● **ASSIGNED TASK**:
Transcribe all of the data, leaving nothing out and changing nothing.

● **EXCERPTED RECORDS**:
####################
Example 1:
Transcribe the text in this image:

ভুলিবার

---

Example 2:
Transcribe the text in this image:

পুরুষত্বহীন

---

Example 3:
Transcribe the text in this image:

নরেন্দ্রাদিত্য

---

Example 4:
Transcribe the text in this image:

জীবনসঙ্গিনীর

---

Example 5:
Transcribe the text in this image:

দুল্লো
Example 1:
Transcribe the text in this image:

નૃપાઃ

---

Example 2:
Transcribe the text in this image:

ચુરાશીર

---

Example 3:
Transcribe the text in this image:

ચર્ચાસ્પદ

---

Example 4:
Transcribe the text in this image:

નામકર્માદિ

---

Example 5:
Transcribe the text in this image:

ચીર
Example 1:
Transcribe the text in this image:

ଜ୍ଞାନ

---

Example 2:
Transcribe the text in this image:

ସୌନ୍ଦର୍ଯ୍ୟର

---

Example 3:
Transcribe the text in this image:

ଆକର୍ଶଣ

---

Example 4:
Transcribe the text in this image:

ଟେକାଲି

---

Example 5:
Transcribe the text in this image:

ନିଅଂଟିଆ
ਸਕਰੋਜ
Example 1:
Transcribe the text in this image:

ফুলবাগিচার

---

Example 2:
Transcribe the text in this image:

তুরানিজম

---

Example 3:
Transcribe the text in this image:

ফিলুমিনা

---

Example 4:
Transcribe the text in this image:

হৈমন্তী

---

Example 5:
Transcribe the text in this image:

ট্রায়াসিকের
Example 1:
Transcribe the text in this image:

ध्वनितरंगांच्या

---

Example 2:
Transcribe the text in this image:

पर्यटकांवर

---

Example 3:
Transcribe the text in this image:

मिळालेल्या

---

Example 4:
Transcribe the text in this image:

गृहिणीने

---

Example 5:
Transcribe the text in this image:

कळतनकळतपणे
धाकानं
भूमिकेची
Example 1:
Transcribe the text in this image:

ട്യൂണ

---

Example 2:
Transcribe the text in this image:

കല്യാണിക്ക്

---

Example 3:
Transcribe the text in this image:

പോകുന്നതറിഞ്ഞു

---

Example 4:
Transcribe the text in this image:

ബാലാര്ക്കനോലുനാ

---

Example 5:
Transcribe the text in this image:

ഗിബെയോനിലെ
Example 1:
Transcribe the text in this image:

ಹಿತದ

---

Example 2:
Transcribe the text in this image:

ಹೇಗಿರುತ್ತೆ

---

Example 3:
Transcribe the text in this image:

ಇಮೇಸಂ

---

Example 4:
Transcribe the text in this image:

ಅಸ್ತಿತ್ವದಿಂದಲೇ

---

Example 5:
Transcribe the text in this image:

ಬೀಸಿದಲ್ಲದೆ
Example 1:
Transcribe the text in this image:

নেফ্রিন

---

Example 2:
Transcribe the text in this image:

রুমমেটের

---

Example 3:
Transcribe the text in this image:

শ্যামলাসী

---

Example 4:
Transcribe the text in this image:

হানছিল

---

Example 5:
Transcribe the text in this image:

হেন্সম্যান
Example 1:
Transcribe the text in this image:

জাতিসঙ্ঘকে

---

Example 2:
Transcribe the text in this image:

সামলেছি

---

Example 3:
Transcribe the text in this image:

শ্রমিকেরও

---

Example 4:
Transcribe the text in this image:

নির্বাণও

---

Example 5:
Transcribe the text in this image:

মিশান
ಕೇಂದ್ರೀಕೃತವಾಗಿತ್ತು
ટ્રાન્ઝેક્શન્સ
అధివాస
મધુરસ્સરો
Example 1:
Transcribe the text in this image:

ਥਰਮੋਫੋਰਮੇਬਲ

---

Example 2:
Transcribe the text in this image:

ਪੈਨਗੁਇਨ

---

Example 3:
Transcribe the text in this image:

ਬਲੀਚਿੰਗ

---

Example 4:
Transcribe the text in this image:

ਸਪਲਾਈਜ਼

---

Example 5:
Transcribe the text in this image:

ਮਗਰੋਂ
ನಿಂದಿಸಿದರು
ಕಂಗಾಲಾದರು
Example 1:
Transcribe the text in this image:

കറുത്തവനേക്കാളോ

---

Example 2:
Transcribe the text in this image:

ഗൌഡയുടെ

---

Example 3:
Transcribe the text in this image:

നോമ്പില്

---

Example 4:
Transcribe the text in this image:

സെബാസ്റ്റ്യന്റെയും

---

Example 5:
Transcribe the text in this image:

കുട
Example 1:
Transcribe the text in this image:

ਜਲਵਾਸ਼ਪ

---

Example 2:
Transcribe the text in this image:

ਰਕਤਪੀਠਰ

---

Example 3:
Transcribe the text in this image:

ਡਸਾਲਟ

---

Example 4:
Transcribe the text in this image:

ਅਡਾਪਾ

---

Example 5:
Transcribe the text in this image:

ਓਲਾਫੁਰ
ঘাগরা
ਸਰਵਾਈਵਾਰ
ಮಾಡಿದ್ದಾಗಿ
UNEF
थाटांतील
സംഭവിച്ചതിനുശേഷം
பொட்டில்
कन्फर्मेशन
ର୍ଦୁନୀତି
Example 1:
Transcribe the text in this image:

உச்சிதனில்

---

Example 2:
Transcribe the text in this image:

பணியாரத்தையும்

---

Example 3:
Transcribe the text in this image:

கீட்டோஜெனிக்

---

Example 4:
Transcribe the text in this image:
####################
● **WRITTEN SOLUTION**:
Example 1:
Transcribe the text in this image:

ভুলিবার

---

Example 2:
Transcribe the text in this image:

পুরুষত্বহীন

---

Example 3:
Transcribe the text in this image:

নরেন্দ্রাদিত্য

---

Example 4:
Transcribe the text in this image:

জীবনসঙ্গিনীর

---

Example 5:
Transcribe the text in this image:

দুল্লো
Example 1:
Transcribe the text in this image:

નૃપાઃ

---

Example 2:
Transcribe the text in this image:

ચુરાશીર

---

Example 3:
Transcribe the text in this image:

ચર્ચાસ્પદ

---

Example 4:
Transcribe the text in this image:

નામકર્માદિ

---

Example 5:
Transcribe the text in this image:

ચીર
Example 1:
Transcribe the text in this image:

ଜ୍ଞାନ

---

Example 2:
Transcribe the text in this image:

ସୌନ୍ଦର୍ଯ୍ୟର

---

Example 3:
Transcribe the text in this image:

ଆକର୍ଶଣ

---

Example 4:
Transcribe the text in this image:

ଟେକାଲି

---

Example 5:
Transcribe the text in this image:

ନିଅଂଟିଆ
ਸਕਰੋਜ
Example 1:
Transcribe the text in this image:

ফুলবাগিচার

---

Example 2:
Transcribe the text in this image:

তুরানিজম

---

Example 3:
Transcribe the text in this image:

ফিলুমিনা

---

Example 4:
Transcribe the text in this image:

হৈমন্তী

---

Example 5:
Transcribe the text in this image:

ট্রায়াসিকের
Example 1:
Transcribe the text in this image:

ध्वनितरंगांच्या

---

Example 2:
Transcribe the text in this image:

पर्यटकांवर

---

Example 3:
Transcribe the text in this image:

मिळालेल्या

---

Example 4:
Transcribe the text in this image:

गृहिणीने

---

Example 5:
Transcribe the text in this image:

कळतनकळतपणे
धाकानं
भूमिकेची
Example 1:
Transcribe the text in this image:

ട്യൂണ

---

Example 2:
Transcribe the text in this image:

കല്യാണിക്ക്

---

Example 3:
Transcribe the text in this image:

പോകുന്നതറിഞ്ഞു

---

Example 4:
Transcribe the text in this image:

ബാലാര്ക്കനോലുനാ

---

Example 5:
Transcribe the text in this image:

ഗിബെയോനിലെ
Example 1:
Transcribe the text in this image:

ಹಿತದ

---

Example 2:
Transcribe the text in this image:

ಹೇಗಿರುತ್ತೆ

---

Example 3:
Transcribe the text in this image:

ಇಮೇಸಂ

---

Example 4:
Transcribe the text in this image:

ಅಸ್ತಿತ್ವದಿಂದಲೇ

---

Example 5:
Transcribe the text in this image:

ಬೀಸಿದಲ್ಲದೆ
Example 1:
Transcribe the text in this image:

নেফ্রিন

---

Example 2:
Transcribe the text in this image:

রুমমেটের

---

Example 3:
Transcribe the text in this image:

শ্যামলাসী

---

Example 4:
Transcribe the text in this image:

হানছিল

---

Example 5:
Transcribe the text in this image:

হেন্সম্যান
Example 1:
Transcribe the text in this image:

জাতিসঙ্ঘকে

---

Example 2:
Transcribe the text in this image:

সামলেছি

---

Example 3:
Transcribe the text in this image:

শ্রমিকেরও

---

Example 4:
Transcribe the text in this image:

নির্বাণও

---

Example 5:
Transcribe the text in this image:

মিশান
ಕೇಂದ್ರೀಕೃತವಾಗಿತ್ತು
ટ્રાન્ઝેક્શન્સ
అధివాస
મધુરસ્સરો
Example 1:
Transcribe the text in this image:

ਥਰਮੋਫੋਰਮੇਬਲ

---

Example 2:
Transcribe the text in this image:

ਪੈਨਗੁਇਨ

---

Example 3:
Transcribe the text in this image:

ਬਲੀਚਿੰਗ

---

Example 4:
Transcribe the text in this image:

ਸਪਲਾਈਜ਼

---

Example 5:
Transcribe the text in this image:

ਮਗਰੋਂ
ನಿಂದಿಸಿದರು
ಕಂಗಾಲಾದರು
Example 1:
Transcribe the text in this image:

കറുത്തവനേക്കാളോ

---

Example 2:
Transcribe the text in this image:

ഗൌഡയുടെ

---

Example 3:
Transcribe the text in this image:

നോമ്പില്

---

Example 4:
Transcribe the text in this image:

സെബാസ്റ്റ്യന്റെയും

---

Example 5:
Transcribe the text in this image:

കുട
Example 1:
Transcribe the text in this image:

ਜਲਵਾਸ਼ਪ

---

Example 2:
Transcribe the text in this image:

ਰਕਤਪੀਠਰ

---

Example 3:
Transcribe the text in this image:

ਡਸਾਲਟ

---

Example 4:
Transcribe the text in this image:

ਅਡਾਪਾ

---

Example 5:
Transcribe the text in this image:

ਓਲਾਫੁਰ
ঘাগরা
ਸਰਵਾਈਵਾਰ
ಮಾಡಿದ್ದಾಗಿ
UNEF
थाटांतील
സംഭവിച്ചതിനുശേഷം
பொட்டில்
कन्फर्मेशन
ର୍ଦୁନୀତି
Example 1:
Transcribe the text in this image:

உச்சிதனில்

---

Example 2:
Transcribe the text in this image:

பணியாரத்தையும்

---

Example 3:
Transcribe the text in this image:

கீட்டோஜெனிக்

---

Example 4:
Transcribe the text in this image:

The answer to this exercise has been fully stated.